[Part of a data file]

__________

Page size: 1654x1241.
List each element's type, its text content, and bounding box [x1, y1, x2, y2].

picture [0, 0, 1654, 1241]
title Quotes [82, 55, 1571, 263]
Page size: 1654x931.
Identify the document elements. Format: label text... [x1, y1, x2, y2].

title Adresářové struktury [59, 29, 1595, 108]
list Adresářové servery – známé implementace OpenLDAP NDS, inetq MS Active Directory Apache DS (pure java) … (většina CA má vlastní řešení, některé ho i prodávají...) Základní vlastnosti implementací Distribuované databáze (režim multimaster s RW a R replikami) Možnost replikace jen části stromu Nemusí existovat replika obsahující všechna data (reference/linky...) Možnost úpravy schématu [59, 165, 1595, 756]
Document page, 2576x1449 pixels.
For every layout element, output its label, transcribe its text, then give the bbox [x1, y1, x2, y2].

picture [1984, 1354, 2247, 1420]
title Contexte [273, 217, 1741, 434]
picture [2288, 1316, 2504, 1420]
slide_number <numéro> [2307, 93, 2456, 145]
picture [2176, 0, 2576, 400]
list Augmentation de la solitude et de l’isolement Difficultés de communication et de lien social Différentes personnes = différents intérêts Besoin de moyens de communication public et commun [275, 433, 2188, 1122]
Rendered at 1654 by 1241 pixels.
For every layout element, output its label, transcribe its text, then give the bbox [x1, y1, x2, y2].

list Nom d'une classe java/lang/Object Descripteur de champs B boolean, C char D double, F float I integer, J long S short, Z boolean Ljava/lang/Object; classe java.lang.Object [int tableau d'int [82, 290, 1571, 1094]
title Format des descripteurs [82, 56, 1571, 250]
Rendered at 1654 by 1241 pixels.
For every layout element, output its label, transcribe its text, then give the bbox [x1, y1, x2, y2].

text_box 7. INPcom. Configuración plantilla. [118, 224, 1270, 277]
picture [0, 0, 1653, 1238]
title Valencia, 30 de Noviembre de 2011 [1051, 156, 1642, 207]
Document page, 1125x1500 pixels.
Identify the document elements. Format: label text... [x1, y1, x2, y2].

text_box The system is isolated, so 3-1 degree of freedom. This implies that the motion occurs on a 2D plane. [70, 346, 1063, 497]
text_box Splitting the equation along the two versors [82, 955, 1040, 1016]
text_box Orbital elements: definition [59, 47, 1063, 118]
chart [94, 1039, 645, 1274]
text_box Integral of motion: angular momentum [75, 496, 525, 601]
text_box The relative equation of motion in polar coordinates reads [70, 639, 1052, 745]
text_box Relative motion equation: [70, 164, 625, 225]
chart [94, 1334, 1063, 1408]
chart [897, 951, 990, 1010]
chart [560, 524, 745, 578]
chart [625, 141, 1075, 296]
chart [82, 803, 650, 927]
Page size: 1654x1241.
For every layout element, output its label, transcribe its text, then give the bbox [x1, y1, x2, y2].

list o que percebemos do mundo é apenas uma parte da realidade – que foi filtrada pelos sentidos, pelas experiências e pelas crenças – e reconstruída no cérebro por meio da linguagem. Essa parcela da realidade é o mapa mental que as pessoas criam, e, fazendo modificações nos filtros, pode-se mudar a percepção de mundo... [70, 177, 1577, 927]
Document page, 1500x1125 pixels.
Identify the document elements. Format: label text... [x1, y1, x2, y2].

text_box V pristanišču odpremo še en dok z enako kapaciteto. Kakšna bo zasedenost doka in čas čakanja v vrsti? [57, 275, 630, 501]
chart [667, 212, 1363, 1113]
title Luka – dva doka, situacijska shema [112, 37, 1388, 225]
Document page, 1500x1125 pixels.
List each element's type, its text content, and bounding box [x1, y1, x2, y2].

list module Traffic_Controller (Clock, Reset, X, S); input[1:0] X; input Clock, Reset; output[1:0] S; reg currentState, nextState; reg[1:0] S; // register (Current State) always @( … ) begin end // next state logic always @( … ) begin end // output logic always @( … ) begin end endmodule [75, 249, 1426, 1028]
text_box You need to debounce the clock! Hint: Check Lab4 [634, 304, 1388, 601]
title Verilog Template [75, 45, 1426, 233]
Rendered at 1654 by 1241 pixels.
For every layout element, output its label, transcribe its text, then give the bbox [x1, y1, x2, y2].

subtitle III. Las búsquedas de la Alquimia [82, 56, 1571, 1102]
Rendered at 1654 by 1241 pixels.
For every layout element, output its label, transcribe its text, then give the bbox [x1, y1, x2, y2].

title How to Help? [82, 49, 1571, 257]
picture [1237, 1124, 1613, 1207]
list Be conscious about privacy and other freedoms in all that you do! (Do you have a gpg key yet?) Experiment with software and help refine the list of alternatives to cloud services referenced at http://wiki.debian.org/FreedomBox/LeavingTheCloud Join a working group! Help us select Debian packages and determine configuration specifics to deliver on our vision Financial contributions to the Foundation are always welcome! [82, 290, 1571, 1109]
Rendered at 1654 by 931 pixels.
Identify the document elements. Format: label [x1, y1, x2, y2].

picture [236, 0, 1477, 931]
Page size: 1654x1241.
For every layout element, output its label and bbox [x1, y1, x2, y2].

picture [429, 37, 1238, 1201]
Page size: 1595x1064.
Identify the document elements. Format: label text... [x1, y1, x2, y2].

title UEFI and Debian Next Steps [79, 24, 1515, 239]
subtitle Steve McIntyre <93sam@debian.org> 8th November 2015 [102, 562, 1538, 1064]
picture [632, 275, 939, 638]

__________

**EXERCISE DETAILS**
Change each "Page size" in the entries to "Canvas size", and leave everything else unchanged.

**EXERCISE ANSWER**
Canvas size: 1654x1241.
List each element's type, its text content, and bounding box [x1, y1, x2, y2].

picture [0, 0, 1654, 1241]
title Quotes [82, 55, 1571, 263]
Canvas size: 1654x931.
Identify the document elements. Format: label text... [x1, y1, x2, y2].

title Adresářové struktury [59, 29, 1595, 108]
list Adresářové servery – známé implementace OpenLDAP NDS, inetq MS Active Directory Apache DS (pure java) … (většina CA má vlastní řešení, některé ho i prodávají...) Základní vlastnosti implementací Distribuované databáze (režim multimaster s RW a R replikami) Možnost replikace jen části stromu Nemusí existovat replika obsahující všechna data (reference/linky...) Možnost úpravy schématu [59, 165, 1595, 756]
Document page, 2576x1449 pixels.
For every layout element, output its label, transcribe its text, then give the bbox [x1, y1, x2, y2].

picture [1984, 1354, 2247, 1420]
title Contexte [273, 217, 1741, 434]
picture [2288, 1316, 2504, 1420]
slide_number <numéro> [2307, 93, 2456, 145]
picture [2176, 0, 2576, 400]
list Augmentation de la solitude et de l’isolement Difficultés de communication et de lien social Différentes personnes = différents intérêts Besoin de moyens de communication public et commun [275, 433, 2188, 1122]
Rendered at 1654 by 1241 pixels.
For every layout element, output its label, transcribe its text, then give the bbox [x1, y1, x2, y2].

list Nom d'une classe java/lang/Object Descripteur de champs B boolean, C char D double, F float I integer, J long S short, Z boolean Ljava/lang/Object; classe java.lang.Object [int tableau d'int [82, 290, 1571, 1094]
title Format des descripteurs [82, 56, 1571, 250]
Rendered at 1654 by 1241 pixels.
For every layout element, output its label, transcribe its text, then give the bbox [x1, y1, x2, y2].

text_box 7. INPcom. Configuración plantilla. [118, 224, 1270, 277]
picture [0, 0, 1653, 1238]
title Valencia, 30 de Noviembre de 2011 [1051, 156, 1642, 207]
Document page, 1125x1500 pixels.
Identify the document elements. Format: label text... [x1, y1, x2, y2].

text_box The system is isolated, so 3-1 degree of freedom. This implies that the motion occurs on a 2D plane. [70, 346, 1063, 497]
text_box Splitting the equation along the two versors [82, 955, 1040, 1016]
text_box Orbital elements: definition [59, 47, 1063, 118]
chart [94, 1039, 645, 1274]
text_box Integral of motion: angular momentum [75, 496, 525, 601]
text_box The relative equation of motion in polar coordinates reads [70, 639, 1052, 745]
text_box Relative motion equation: [70, 164, 625, 225]
chart [94, 1334, 1063, 1408]
chart [897, 951, 990, 1010]
chart [560, 524, 745, 578]
chart [625, 141, 1075, 296]
chart [82, 803, 650, 927]
Canvas size: 1654x1241.
For every layout element, output its label, transcribe its text, then give the bbox [x1, y1, x2, y2].

list o que percebemos do mundo é apenas uma parte da realidade – que foi filtrada pelos sentidos, pelas experiências e pelas crenças – e reconstruída no cérebro por meio da linguagem. Essa parcela da realidade é o mapa mental que as pessoas criam, e, fazendo modificações nos filtros, pode-se mudar a percepção de mundo... [70, 177, 1577, 927]
Document page, 1500x1125 pixels.
Identify the document elements. Format: label text... [x1, y1, x2, y2].

text_box V pristanišču odpremo še en dok z enako kapaciteto. Kakšna bo zasedenost doka in čas čakanja v vrsti? [57, 275, 630, 501]
chart [667, 212, 1363, 1113]
title Luka – dva doka, situacijska shema [112, 37, 1388, 225]
Document page, 1500x1125 pixels.
List each element's type, its text content, and bounding box [x1, y1, x2, y2].

list module Traffic_Controller (Clock, Reset, X, S); input[1:0] X; input Clock, Reset; output[1:0] S; reg currentState, nextState; reg[1:0] S; // register (Current State) always @( … ) begin end // next state logic always @( … ) begin end // output logic always @( … ) begin end endmodule [75, 249, 1426, 1028]
text_box You need to debounce the clock! Hint: Check Lab4 [634, 304, 1388, 601]
title Verilog Template [75, 45, 1426, 233]
Rendered at 1654 by 1241 pixels.
For every layout element, output its label, transcribe its text, then give the bbox [x1, y1, x2, y2].

subtitle III. Las búsquedas de la Alquimia [82, 56, 1571, 1102]
Rendered at 1654 by 1241 pixels.
For every layout element, output its label, transcribe its text, then give the bbox [x1, y1, x2, y2].

title How to Help? [82, 49, 1571, 257]
picture [1237, 1124, 1613, 1207]
list Be conscious about privacy and other freedoms in all that you do! (Do you have a gpg key yet?) Experiment with software and help refine the list of alternatives to cloud services referenced at http://wiki.debian.org/FreedomBox/LeavingTheCloud Join a working group! Help us select Debian packages and determine configuration specifics to deliver on our vision Financial contributions to the Foundation are always welcome! [82, 290, 1571, 1109]
Rendered at 1654 by 931 pixels.
Identify the document elements. Format: label [x1, y1, x2, y2].

picture [236, 0, 1477, 931]
Canvas size: 1654x1241.
For every layout element, output its label and bbox [x1, y1, x2, y2].

picture [429, 37, 1238, 1201]
Canvas size: 1595x1064.
Identify the document elements. Format: label text... [x1, y1, x2, y2].

title UEFI and Debian Next Steps [79, 24, 1515, 239]
subtitle Steve McIntyre <93sam@debian.org> 8th November 2015 [102, 562, 1538, 1064]
picture [632, 275, 939, 638]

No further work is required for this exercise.